Le 04/08/2018 à 17h00

Tous les enfants de la classe moyenne ont connu cela. Leur rêve était de devenir médecin ou ingénieur. Ce n’était pas exactement leur rêve mais celui de leurs parents.

Même à l’école primaire, quand le maitre demandait: «Et toi mon petit, que veux-tu devenir plus tard?», il fallait répondre médecin ou ingénieur. Parce qu’il n’y avait pas beaucoup de place pour d’autres rêves. Les plus originaux répondaient pilote ou diplomate, récoltant rires et étonnement.

Pourquoi ce rêve et pourquoi pas un autre? La réponse est simple: le médecin soigne et l’ingénieur construit. Le médecin a accès au corps de l’individu et l’ingénieur s’empare du corps de la ville.

Et tout cela est fascinant. Au-delà de la promotion sociale et du retour sur investissement.

La classe moyenne était ainsi faite. Elle rêvait d’ascenseur social pour ses enfants et avait peur, très peur d’être aspirée par le bas. Alors elle ne rêvait pas de lettres mais de sciences. Parce que les lettres c’est du blabla et les sciences c’est du concret.

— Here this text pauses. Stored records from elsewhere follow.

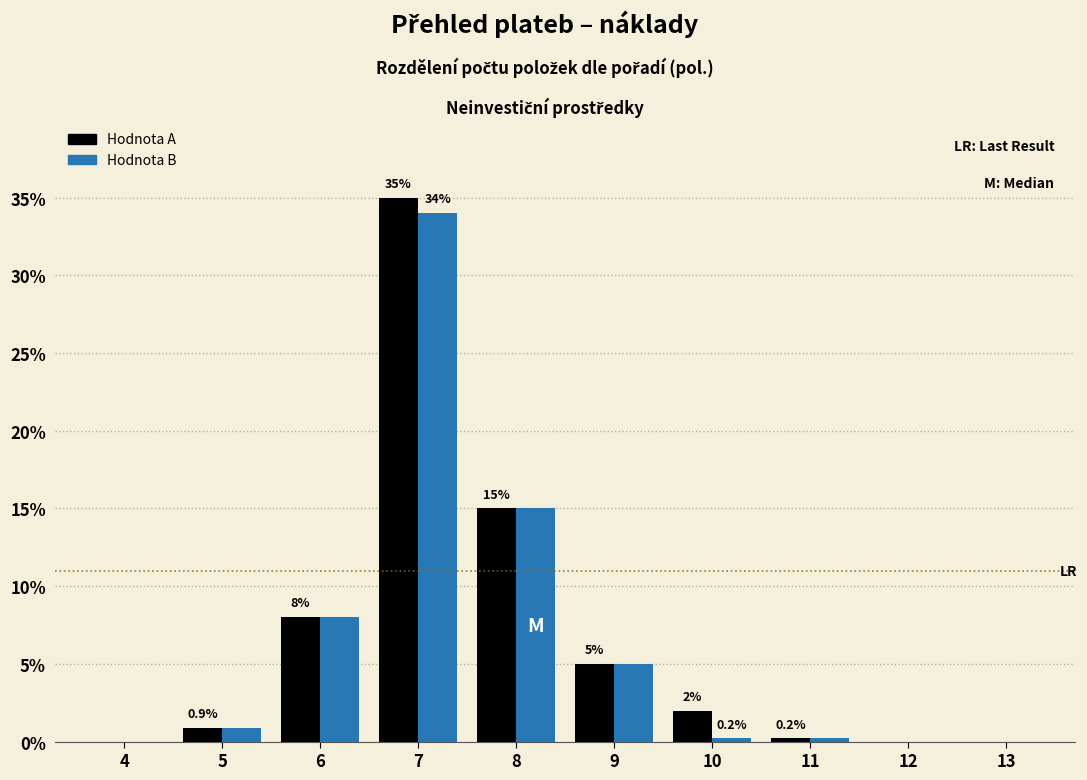

Reading left to right, what are all the values shown in this chart?

Hodnota A: 4=0.0	5=0.9	6=8.0	7=35.0	8=15.0	9=5.0	10=2.0	11=0.2	12=0.0	13=0.0
Hodnota B: 4=0.0	5=0.9	6=8.0	7=34.0	8=15.0	9=5.0	10=0.2	11=0.2	12=0.0	13=0.0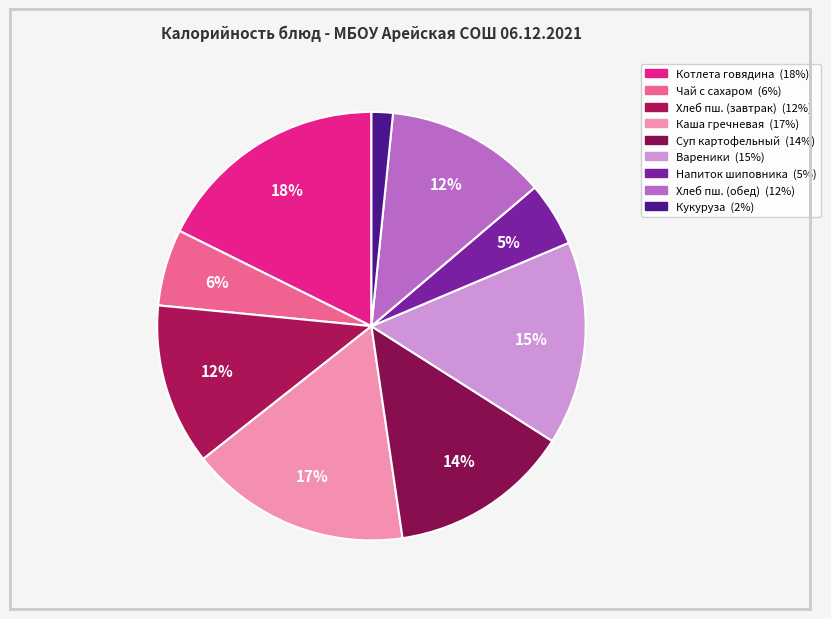

Rank the categories by value from lowest to highest.

Кукуруза консервированная, Напиток шиповника, Чай с сахаром, Хлеб пшеничный (завтрак), Хлеб пшеничный (обед), Суп картофельный с бобовыми, Вареники с картофелем отварные, Каша гречневая со сливочным маслом, Котлета рубленная из говядины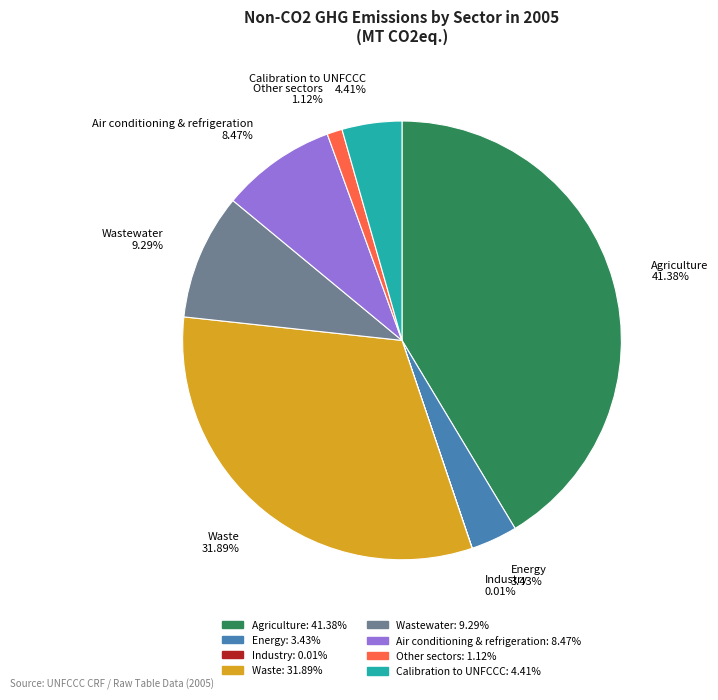

What is the largest slice in the pie chart?

Agriculture 41.38%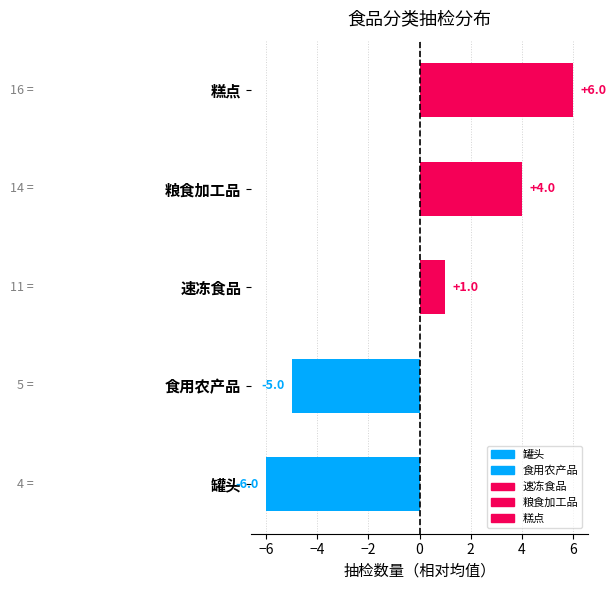

The value at 食用农产品 is -5. True or false?

True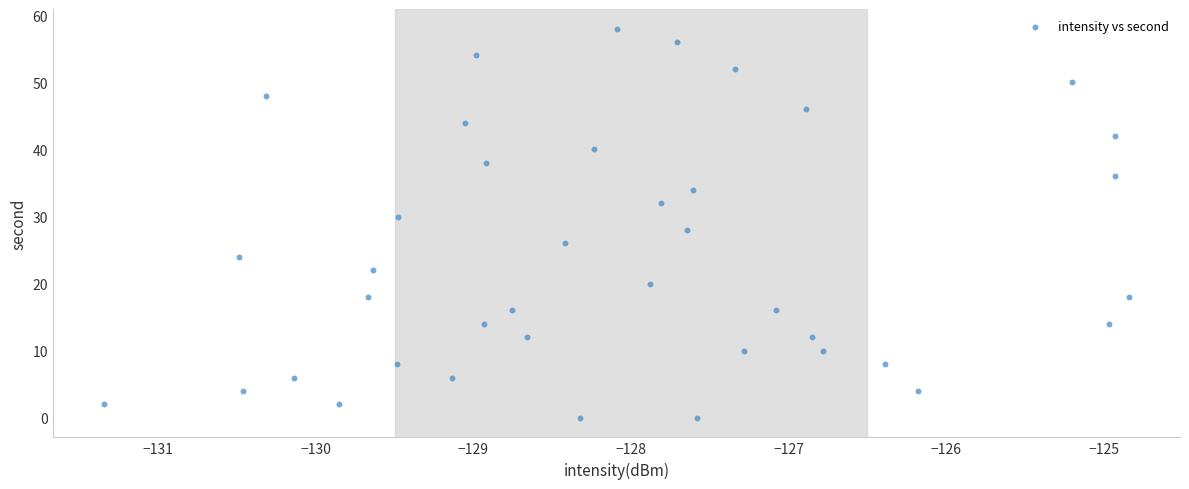

What is the range of Y values (max minus min)?

58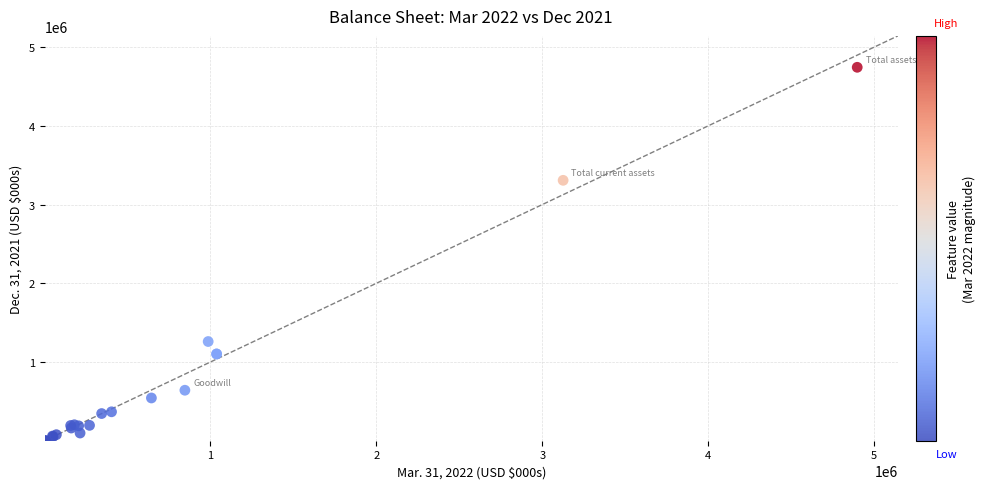

What Y value in the scatter plot is closest to 2372548?

3308423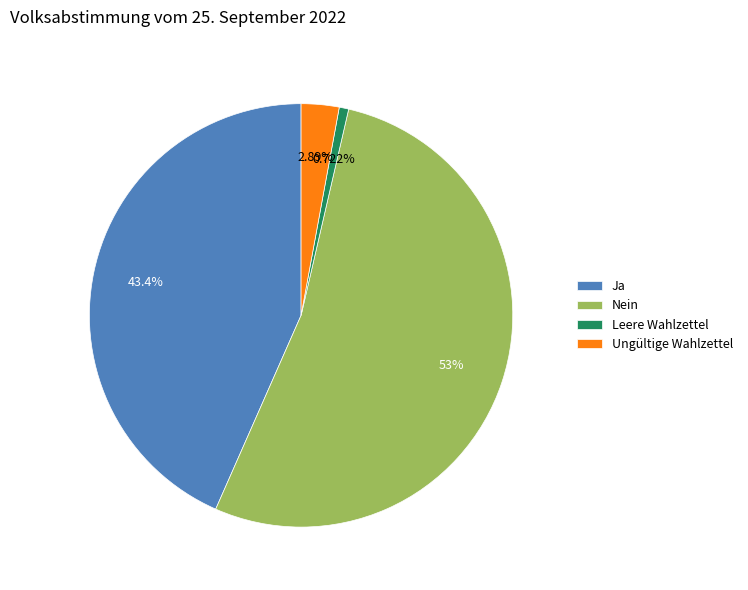

What is the ratio of the value at Ja to the value at Ungültige Wahlzettel?

15.0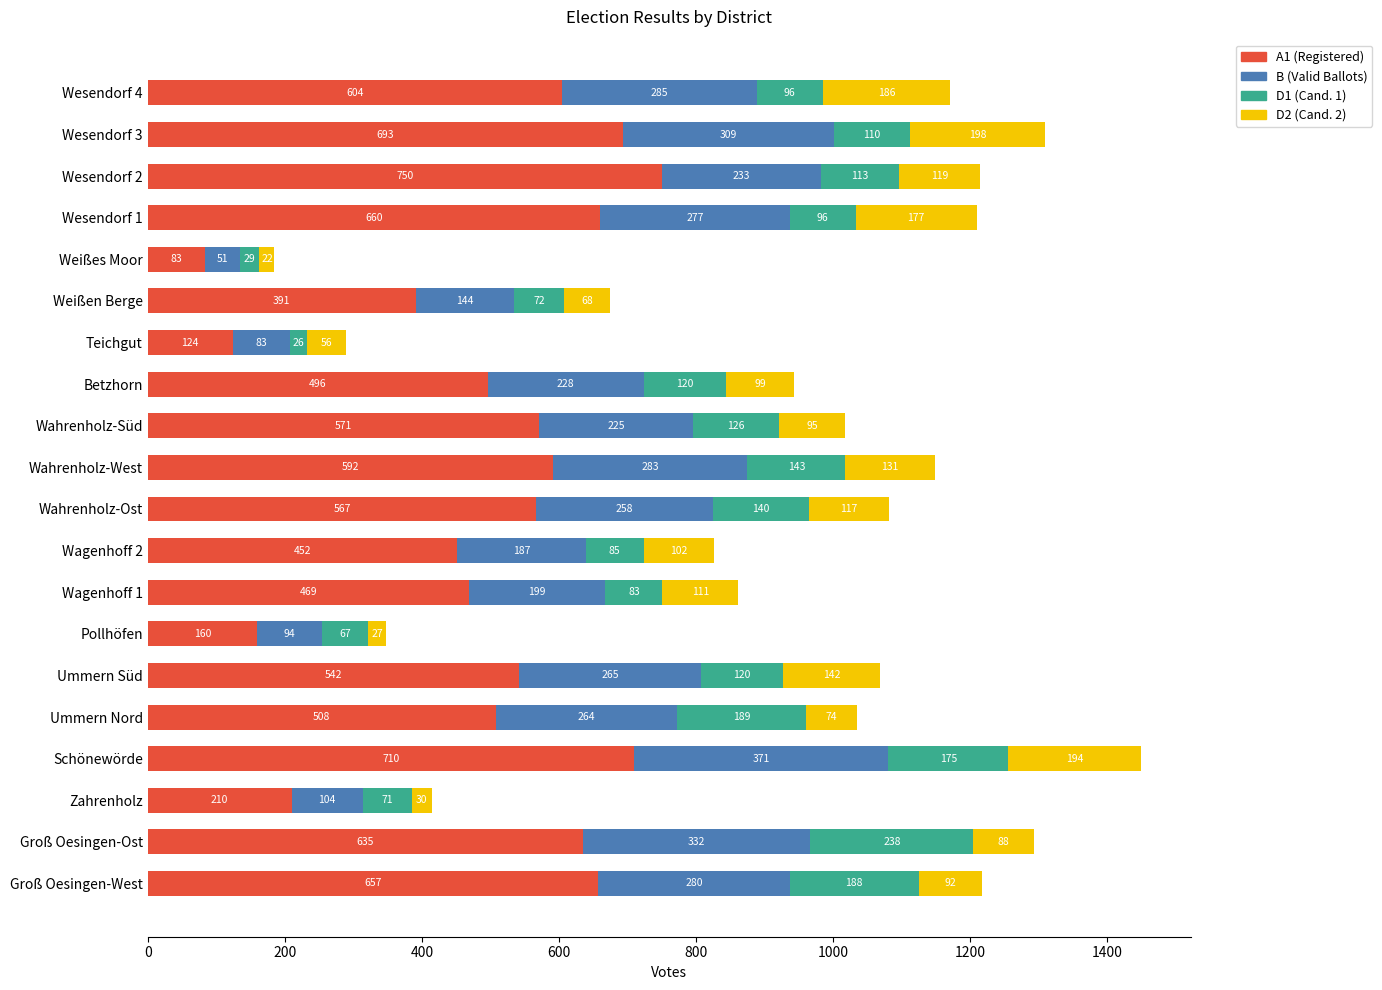

At which category is the sum across all series the highest?

Schönewörde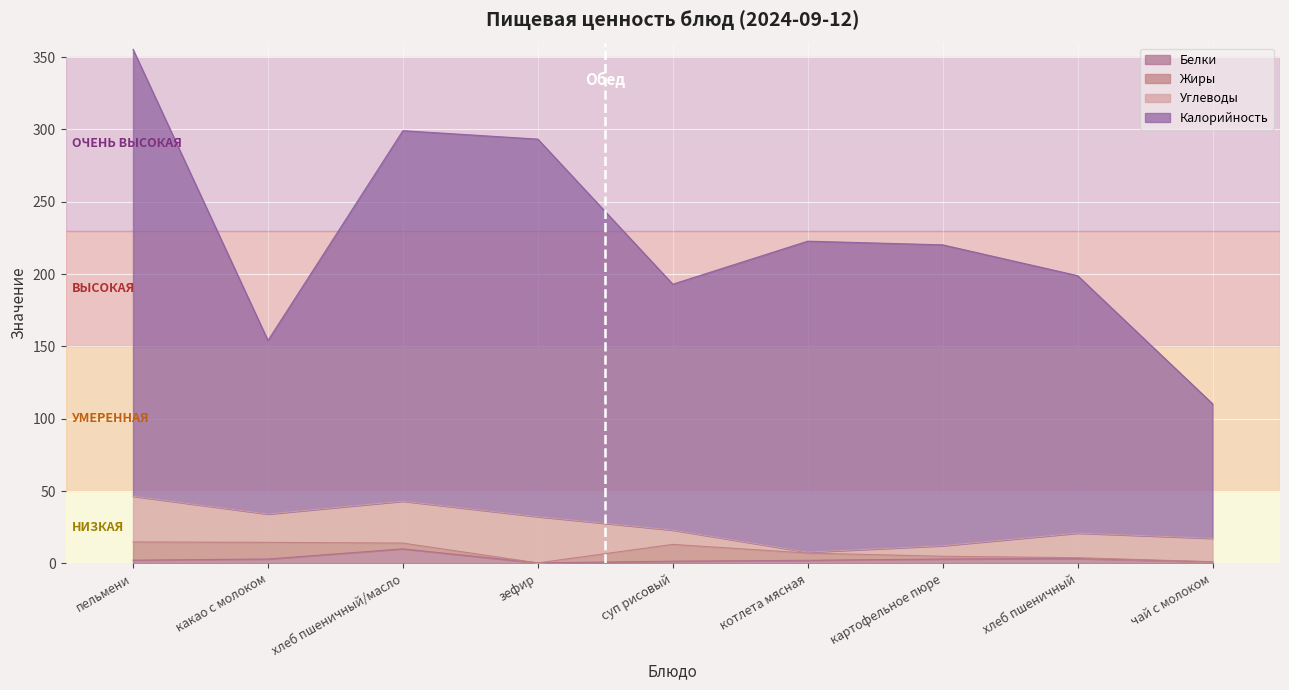

At how many categories does at least one series exceed 249?

3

Des enseignants et des gens très instruits pensaient comme ça: un artiste même génial ça vit mal, et un homme de lettres finit, pour reprendre le regretté Said Seddiki, par devenir homme de litres. Alors qu’un médecin même moyen ça représente tellement de garanties. Et ça rehausse le prestige de toute la famille…

Ce n’est pas un cliché mais une réalité. Nous avons tous connu cela et grandi avec cela. Avec cette idée fixe, cette obsession.

C’est le propre de tous les pays «en construction». Le Maroc d’aujourd’hui comme celui d’hier est un pays en construction. Avec beaucoup de corps à soigner et de villes à construire.

En Europe aussi, ils ont connu cela, dans le passé, quand leurs pays étaient encore en construction. Mais ils ont évolué…

Quand on se penche sur l’échec scolaire, et même sur le chômage des diplômés, on oublie ce paramètre. La qualité de l’enseignement est bien sûr un coupable idéal, tout désigné. Mais il n’est pas le seul.

Le premier responsable de l’échec scolaire, ce n’est pas l’école mais la famille, les parents, la petite communauté qui formate l’enfant et finit par lui voler ses rêves. Si tu es notre fils, tu seras médecin ou ingénieur. Ou ci et ça. Et pas autrement.

Et n’oublie pas que c’est pour ton bien…

Cette pression sociale et familiale fait des ravages. Elle continue. Même si elle a évolué. Le médecin et l’ingénieur ne font plus rêver tout le monde. Parce que le chômage et parce que d’autres obsessions ont vu le jour. Comme celle de placer ses enfants coûte que coûte, et parfois contre toute logique, dans une grande école. Ou une école aussi prestigieuse que celle du cousin ou du fils du voisin.

Sinon c’est la honte.

Les enfants qui sont qualifiés, et dont le rêve est de rejoindre ces écoles, vont toujours s’en sortir. Mais les autres…

L’amour des parents, leur peur, leur surenchère, leur tendance à surprotéger les enfants, à décider continuellement à leur place, tout cela peut faire mal. C’est une arme coupante, à double tranchant.

J’ai connu un enfant surdoué qui aimait tout et brillait en tout sauf en math. Le bac en poche, sa famille s’est «battue» et littéralement ruinée pour le placer dans une grande école… de math. En bon enfant, il a obéi et fini par se persuader que c’était cela son rêve, sa vocation. Mais il a échoué partout, après avoir tout essayé. Cela lui a coûté plusieurs années de sa vie…

Aujourd’hui, le petit génie brille dans un centre d’appels où il est intérimaire. Inutile de vous dire qu’il s’en veut à lui-même et à la terre entière.